There are some questions raised by the current study that should be addressed in future investigations. First, due to the constraints of the technique we have acquired data only from the brain tissue in the stimulated sensorimotor cortex and therefore a future study is needed to clearly distinguish the local and more general effects of tDCS on neurotransmitter levels.
In addition, we are unable to determine the direct relationship between neurotransmitter changes as assessed by MRS and neurophysiological changes as assessed by TMS. However, at this point the experiments required to investigate this relationship remain technically challenging. Subjects were moved out of the scanner for stimulation and there was a delay of about 20 min between the end of stimulation and the start of MRS measurements, which then demanded a further 20 min. Shorter-lived neurochemical changes would not be able to be defined. However, the neurophysiological aftereffects of 600 pulses of cTBS, as applied in the present study, are relatively stable for ≤1 h (Huang et al. 2005
), suggesting that the dynamics of the underlying neurochemical changes also occur over a similar period. In addition it would be of interest to investigate the effects of intermittent TBS in a similar study. There is evidence that iTBS and cTBS affect different intracortical circuits (Di Lazzaro et al. 2005
), so different effects might be expected.
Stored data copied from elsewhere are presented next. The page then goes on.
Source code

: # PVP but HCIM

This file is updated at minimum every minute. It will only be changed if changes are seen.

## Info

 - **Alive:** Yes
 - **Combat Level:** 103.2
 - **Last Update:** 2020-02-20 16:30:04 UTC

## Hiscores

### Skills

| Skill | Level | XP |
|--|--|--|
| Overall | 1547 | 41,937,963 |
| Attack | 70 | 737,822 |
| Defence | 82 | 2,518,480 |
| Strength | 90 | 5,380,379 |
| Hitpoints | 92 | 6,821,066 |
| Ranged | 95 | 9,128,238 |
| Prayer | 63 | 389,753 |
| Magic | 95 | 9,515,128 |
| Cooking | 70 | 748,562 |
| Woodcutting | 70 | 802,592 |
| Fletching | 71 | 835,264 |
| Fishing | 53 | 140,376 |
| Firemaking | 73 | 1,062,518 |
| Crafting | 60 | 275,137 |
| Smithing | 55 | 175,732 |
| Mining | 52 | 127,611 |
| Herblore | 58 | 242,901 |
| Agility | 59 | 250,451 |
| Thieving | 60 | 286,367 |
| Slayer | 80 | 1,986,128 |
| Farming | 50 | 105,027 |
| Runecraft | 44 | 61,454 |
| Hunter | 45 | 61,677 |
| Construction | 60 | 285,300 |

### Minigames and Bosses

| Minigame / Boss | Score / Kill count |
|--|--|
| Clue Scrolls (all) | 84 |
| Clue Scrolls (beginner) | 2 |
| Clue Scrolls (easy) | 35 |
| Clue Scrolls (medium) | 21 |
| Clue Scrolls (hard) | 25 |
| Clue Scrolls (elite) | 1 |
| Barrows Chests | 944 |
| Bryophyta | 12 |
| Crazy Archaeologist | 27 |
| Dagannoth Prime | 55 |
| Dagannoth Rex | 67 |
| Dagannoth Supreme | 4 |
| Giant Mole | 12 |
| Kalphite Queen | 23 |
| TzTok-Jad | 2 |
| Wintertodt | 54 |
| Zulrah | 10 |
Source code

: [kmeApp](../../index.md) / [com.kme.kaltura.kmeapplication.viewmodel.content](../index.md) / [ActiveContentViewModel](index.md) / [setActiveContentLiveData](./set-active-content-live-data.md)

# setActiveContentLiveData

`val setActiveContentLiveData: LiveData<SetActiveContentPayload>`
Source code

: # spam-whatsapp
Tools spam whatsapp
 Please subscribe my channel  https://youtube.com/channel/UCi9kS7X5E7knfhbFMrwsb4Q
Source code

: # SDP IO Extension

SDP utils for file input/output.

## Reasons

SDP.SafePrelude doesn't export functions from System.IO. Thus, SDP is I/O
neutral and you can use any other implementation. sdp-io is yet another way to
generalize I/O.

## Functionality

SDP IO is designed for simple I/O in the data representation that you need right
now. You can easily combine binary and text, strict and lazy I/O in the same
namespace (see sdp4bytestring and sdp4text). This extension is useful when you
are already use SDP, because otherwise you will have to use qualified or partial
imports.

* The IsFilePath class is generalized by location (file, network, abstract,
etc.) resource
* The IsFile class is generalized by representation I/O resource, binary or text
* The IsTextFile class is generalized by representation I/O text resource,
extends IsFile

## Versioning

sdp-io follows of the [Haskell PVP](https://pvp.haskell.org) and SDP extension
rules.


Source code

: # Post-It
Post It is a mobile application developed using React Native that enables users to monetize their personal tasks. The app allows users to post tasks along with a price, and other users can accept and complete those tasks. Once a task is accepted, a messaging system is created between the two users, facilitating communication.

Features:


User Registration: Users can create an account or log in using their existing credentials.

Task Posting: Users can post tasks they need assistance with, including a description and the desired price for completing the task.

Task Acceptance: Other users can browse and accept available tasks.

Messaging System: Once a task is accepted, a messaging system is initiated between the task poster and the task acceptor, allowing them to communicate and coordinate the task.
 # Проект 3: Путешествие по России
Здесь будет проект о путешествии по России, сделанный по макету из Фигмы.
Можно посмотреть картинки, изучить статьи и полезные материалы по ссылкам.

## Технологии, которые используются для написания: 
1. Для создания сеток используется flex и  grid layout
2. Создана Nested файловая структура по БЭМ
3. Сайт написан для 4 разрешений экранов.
A significant variability in the Glx measure was seen in both stimulation conditions. In our experience this is often seen in MRS studies and may represent an interaction between the resonance and the neighboring water peak. However, although this interaction would be expected to add variance to the signal, as seen here, no trend toward a significant change in Glx measures with cTBS was seen.